Once a company is no longer an emerging growth company:
- if it was an emerging growth company for less than two years following its IPO, then it must hold its first Say on Pay and Say on Frequency votes, and, if applicable, Say on Golden Parachute vote, within three years of graduating from emerging growth company status;
- if it was an emerging growth company for more than two years following its IPO, then it must hold its first Say on Pay and Say on Frequency votes, and, if applicable, Say on Golden Parachute vote, within one year of graduating from its emerging growth company status.
Pay-for-Performance and Pay Equity
An emerging growth company is not required to disclose the relationship between executive compensation and financial performance (“Pay-for-Performance”), or the annual total compensation of it CEO, the median of the annual total compensation of all other employees and the ratio between the two numbers (“Pay Equity”).
Both the Pay-for-Performance and the Pay Equity disclosure requirements were added to the Securities Exchange Act by the Dodd-Frank Act, but the Commission has not yet proposed implementing rules.
Opting In & Out
Finally, other than with respect to the accounting standards, an emerging growth company may elect to forgo some or all of the scaled corporate governance and disclosure provisions and instead comply with the requirements applicable to non-emerging growth companies.

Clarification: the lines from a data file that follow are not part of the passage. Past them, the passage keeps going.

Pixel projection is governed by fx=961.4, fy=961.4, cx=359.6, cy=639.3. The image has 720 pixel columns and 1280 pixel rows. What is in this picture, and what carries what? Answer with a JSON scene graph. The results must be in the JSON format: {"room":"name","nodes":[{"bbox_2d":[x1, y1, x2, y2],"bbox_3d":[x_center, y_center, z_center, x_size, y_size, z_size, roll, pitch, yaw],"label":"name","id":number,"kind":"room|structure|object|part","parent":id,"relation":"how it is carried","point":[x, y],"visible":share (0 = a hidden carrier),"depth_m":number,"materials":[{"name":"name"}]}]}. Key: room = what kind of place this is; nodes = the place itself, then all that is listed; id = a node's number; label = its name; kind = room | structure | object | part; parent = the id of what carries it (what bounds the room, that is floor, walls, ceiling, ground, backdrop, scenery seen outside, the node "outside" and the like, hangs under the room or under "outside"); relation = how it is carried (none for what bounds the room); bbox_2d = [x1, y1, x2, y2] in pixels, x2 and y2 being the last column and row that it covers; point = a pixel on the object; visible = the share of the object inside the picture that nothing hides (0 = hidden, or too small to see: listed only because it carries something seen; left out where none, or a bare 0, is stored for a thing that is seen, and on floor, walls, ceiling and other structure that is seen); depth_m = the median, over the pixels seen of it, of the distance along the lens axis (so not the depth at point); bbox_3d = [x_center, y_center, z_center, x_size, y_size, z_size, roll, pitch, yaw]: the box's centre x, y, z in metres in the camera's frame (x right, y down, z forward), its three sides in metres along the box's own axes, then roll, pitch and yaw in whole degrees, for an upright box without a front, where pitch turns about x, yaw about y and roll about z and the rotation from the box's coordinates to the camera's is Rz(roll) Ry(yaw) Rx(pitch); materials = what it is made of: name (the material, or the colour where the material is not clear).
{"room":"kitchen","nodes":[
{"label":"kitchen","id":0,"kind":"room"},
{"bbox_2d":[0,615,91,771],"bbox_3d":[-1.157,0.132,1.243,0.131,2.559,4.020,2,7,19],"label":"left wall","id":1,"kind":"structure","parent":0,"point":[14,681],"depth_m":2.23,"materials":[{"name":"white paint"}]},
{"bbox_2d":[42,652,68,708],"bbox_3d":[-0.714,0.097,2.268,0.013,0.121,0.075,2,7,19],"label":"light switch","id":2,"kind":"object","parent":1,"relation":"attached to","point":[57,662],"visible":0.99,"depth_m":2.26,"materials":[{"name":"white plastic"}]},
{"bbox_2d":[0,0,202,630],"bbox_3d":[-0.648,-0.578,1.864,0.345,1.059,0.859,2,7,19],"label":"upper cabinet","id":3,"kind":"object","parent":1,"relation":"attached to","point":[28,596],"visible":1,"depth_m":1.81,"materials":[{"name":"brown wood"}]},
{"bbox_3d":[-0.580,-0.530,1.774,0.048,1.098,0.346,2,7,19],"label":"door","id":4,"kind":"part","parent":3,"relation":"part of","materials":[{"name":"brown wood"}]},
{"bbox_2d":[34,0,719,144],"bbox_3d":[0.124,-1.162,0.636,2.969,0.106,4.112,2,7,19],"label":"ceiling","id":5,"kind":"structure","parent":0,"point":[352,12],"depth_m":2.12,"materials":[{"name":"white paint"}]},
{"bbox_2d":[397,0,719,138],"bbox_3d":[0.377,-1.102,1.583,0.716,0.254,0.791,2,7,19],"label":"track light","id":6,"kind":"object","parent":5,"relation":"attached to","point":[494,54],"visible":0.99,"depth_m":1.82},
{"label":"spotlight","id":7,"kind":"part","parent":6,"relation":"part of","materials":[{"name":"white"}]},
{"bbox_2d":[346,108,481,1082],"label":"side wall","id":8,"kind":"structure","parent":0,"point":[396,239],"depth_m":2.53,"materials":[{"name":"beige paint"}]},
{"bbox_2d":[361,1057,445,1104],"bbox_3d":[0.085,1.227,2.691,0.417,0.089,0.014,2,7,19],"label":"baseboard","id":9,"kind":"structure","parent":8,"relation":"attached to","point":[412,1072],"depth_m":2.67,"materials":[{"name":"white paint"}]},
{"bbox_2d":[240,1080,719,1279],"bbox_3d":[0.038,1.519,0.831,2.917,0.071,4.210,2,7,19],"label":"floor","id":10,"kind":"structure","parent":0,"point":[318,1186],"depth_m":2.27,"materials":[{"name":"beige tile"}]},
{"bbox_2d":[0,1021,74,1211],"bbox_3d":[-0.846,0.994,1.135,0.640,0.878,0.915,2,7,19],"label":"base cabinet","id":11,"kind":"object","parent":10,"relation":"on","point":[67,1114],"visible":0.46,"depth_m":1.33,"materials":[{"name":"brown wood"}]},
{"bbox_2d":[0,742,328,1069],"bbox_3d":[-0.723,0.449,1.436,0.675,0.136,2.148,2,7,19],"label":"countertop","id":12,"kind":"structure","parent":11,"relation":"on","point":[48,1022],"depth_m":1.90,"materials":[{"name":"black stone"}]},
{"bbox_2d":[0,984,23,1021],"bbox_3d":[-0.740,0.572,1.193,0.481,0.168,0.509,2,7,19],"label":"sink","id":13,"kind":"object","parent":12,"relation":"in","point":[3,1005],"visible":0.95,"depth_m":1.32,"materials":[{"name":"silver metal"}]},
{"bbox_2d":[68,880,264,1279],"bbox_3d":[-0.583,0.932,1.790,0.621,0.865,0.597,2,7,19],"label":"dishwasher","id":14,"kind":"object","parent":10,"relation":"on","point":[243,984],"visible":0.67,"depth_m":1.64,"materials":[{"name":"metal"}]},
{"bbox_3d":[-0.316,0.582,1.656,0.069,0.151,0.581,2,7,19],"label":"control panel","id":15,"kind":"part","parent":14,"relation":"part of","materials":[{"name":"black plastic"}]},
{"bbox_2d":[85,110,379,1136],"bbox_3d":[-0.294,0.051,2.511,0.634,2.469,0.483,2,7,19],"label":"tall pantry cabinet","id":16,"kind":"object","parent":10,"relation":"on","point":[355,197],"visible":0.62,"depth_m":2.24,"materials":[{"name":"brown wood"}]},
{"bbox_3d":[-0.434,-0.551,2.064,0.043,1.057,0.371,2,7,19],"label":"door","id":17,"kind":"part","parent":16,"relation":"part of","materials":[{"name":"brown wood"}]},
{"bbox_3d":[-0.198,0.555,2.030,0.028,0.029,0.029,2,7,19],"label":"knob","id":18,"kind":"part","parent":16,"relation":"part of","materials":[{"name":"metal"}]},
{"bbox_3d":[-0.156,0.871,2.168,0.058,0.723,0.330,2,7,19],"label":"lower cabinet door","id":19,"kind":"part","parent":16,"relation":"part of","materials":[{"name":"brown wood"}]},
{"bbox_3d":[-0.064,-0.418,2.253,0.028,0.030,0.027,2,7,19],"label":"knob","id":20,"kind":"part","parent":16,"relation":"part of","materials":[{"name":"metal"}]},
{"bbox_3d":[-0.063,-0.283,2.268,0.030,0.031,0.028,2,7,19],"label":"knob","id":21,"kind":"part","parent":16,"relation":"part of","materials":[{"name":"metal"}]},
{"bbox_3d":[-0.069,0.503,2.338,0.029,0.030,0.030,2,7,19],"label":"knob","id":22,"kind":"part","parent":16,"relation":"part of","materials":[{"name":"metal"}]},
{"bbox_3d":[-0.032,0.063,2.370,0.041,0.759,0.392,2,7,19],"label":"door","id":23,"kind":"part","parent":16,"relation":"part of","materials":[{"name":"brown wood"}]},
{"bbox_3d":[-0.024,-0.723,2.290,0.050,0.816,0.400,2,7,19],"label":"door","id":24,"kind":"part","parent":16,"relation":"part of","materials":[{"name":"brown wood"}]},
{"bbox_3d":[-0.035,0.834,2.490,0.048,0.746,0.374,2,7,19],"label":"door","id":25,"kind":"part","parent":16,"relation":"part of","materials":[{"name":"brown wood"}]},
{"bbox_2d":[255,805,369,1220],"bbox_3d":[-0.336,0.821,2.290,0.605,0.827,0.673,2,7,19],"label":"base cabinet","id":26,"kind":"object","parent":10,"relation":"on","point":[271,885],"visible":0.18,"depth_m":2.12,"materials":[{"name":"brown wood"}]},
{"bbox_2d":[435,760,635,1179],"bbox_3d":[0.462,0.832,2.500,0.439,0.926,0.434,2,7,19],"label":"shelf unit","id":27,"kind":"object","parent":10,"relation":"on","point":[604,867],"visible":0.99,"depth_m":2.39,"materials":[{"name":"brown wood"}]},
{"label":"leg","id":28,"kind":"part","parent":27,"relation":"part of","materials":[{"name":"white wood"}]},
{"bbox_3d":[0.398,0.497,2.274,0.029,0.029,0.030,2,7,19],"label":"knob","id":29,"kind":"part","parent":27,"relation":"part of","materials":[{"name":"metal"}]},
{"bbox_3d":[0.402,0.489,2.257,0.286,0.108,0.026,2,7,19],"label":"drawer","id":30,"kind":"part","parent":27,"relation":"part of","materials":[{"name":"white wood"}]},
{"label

As far as accounting standards are concerned, an emerging growth company must notify the Commission in conjunction with the filing of its initial registration statement as to whether it will take advantage of the extended period for complying with any new or revised accounting standards. When an election is made it is with respect to all new or revised accounting standards (there’s no choosing to comply with some and electing an extension for others). Still, if an emerging growth company initially chooses to take advantage of the extended compliance period, it can always change its mind later. However, after an emerging growth company has elected to forgo the extended compliance period that election is irrevocable.
Update April 18, 2012:
On Monday the Division of Corporation Finance released a set of FAQs discussing the general applicability of the JOBS Act to emerging growth companies.
Update May 3, 2012:
The Division of Corporation Finance released a second set of FAQs discussing the general applicability of the JOBS Act to emerging growth companies.
Fantastically informative and tightly written article. Thanks!